• Data section
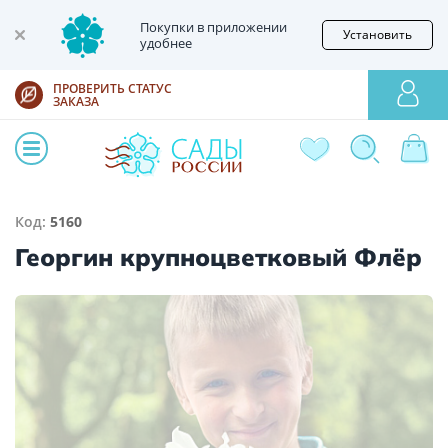
Покупки в приложении
Установить
удобнее
ПРОВЕРИТЬ СТАТУС
ЗАКАЗА
Код:
5160
Георгин крупноцветковый Флёр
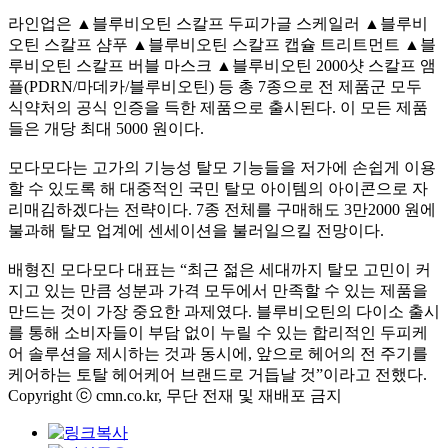
라인업은 ▲블루비오틴 스칼프 두피가글 스케일러 ▲블루비
오틴 스칼프 샴푸 ▲블루비오틴 스칼프 캡슐 트리트먼트 ▲블
루비오틴 스칼프 버블 마스크 ▲블루비오틴 2000샷 스칼프 앰
플(PDRN/마데카/블루비오틴) 등 총 7종으로 전 제품군 모두
식약처의 공식 인증을 득한 제품으로 출시된다. 이 모든 제품
들은 개당 최대 5000 원이다.
모다모다는 고가의 기능성 탈모 기능들을 저가에 손쉽게 이용
할 수 있도록 해 대중적인 국민 탈모 아이템의 아이콘으로 자
리매김하겠다는 전략이다. 7종 전체를 구매해도 3만2000 원에
불과해 탈모 업계에 센세이션을 불러일으킬 전망이다.
배형진 모다모다 대표는 “최근 젊은 세대까지 탈모 고민이 커
지고 있는 만큼 성분과 가격 모두에서 만족할 수 있는 제품을
만드는 것이 가장 중요한 과제였다. 블루비오틴의 다이소 출시
를 통해 소비자들이 부담 없이 누릴 수 있는 합리적인 두피케
어 솔루션을 제시하는 것과 동시에, 앞으로 헤어의 전 주기를
케어하는 토탈 헤어케어 브랜드로 거듭날 것”이라고 전했다.
Copyright ⓒ cmn.co.kr, 무단 전재 및 재배포 금지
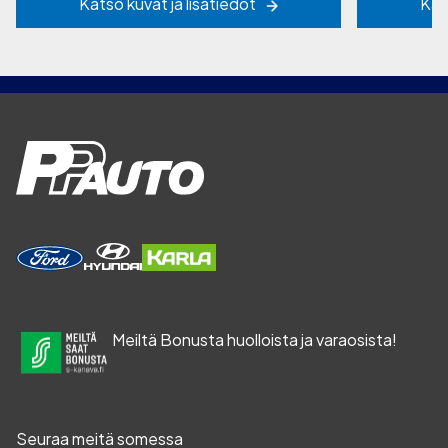
Katso kuvat ja lisätiedot
Kat
Meiltä Bonusta huolloista ja varaosista!
Seuraa meitä somessa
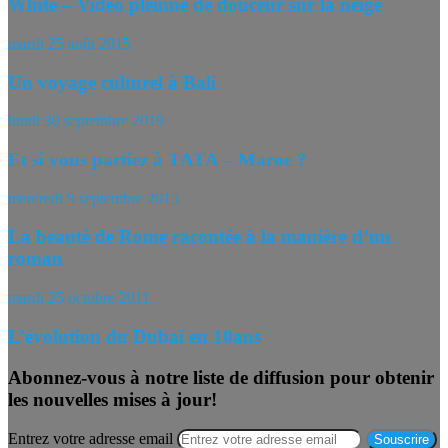
White – Vidéo pleinne de douceur sur la neige
mardi 25 août 2015
Un voyage culturel à Bali
lundi 30 septembre 2019
Et si vous partiez à TATA – Maroc ?
mercredi 9 septembre 2015
La beauté de Rome racontée à la manière d’un
roman
mardi 25 octobre 2011
L’évolution du Dubaï en 10ans
Abonnez-vous à notre liste de diffusion pour obtenir
les nouvelles mises à jour!
Entrez votre adresse email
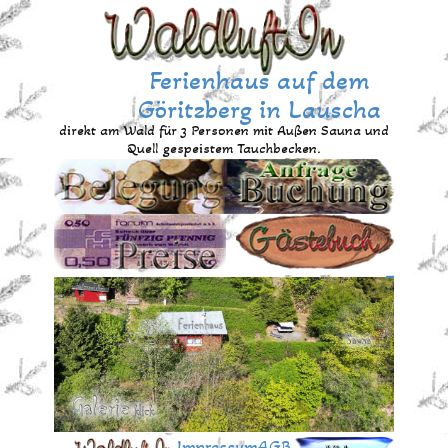
Ferienhaus auf dem
Göritzberg​ in Lauscha
direkt am Wald für 3 P
ersonen mit Außen Sauna und
Quell gespeistem Tauchbecken.
Hyperlink
Impressum
AGB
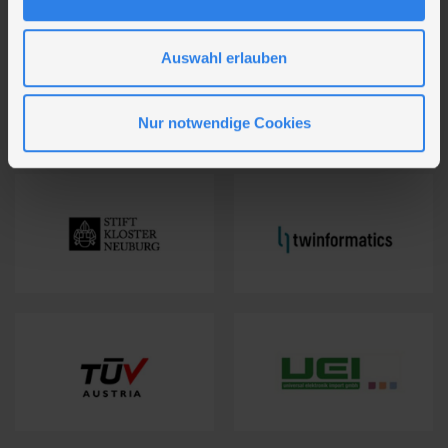
a
u
s
Auswahl erlauben
w
a
Nur notwendige Cookies
h
l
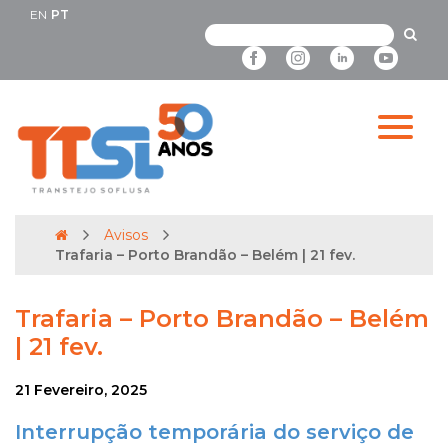
EN
PT
Avisos
Trafaria – Porto Brandão – Belém | 21 fev.
Trafaria – Porto Brandão – Belém
| 21 fev.
21 Fevereiro, 2025
Interrupção temporária do serviço de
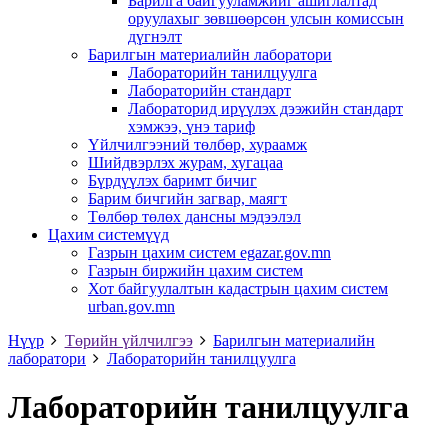
Барилга байгууламжийг ашиглалтад
оруулахыг зөвшөөрсөн улсын комиссын
дүгнэлт
Барилгын материалийн лаборатори
Лабораторийн танилцуулга
Лабораторийн стандарт
Лабораторид ирүүлэх дээжийн стандарт
хэмжээ, үнэ тариф
Үйлчилгээний төлбөр, хураамж
Шийдвэрлэх журам, хугацаа
Бүрдүүлэх баримт бичиг
Барим бичгийн загвар, маягт
Төлбөр төлөх дансны мэдээлэл
Цахим системүүд
Газрын цахим систем egazar.gov.mn
Газрын биржийн цахим систем
Хот байгуулалтын кадастрын цахим систем
urban.gov.mn
Нүүр
Төрийн үйлчилгээ
Барилгын материалийн
лаборатори
Лабораторийн танилцуулга
Лабораторийн танилцуулга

• Assignment
Copy each line of the records that contains the word "Газрын". Case counts.

• Exercise response
Газрын цахим систем egazar.gov.mn
Газрын биржийн цахим систем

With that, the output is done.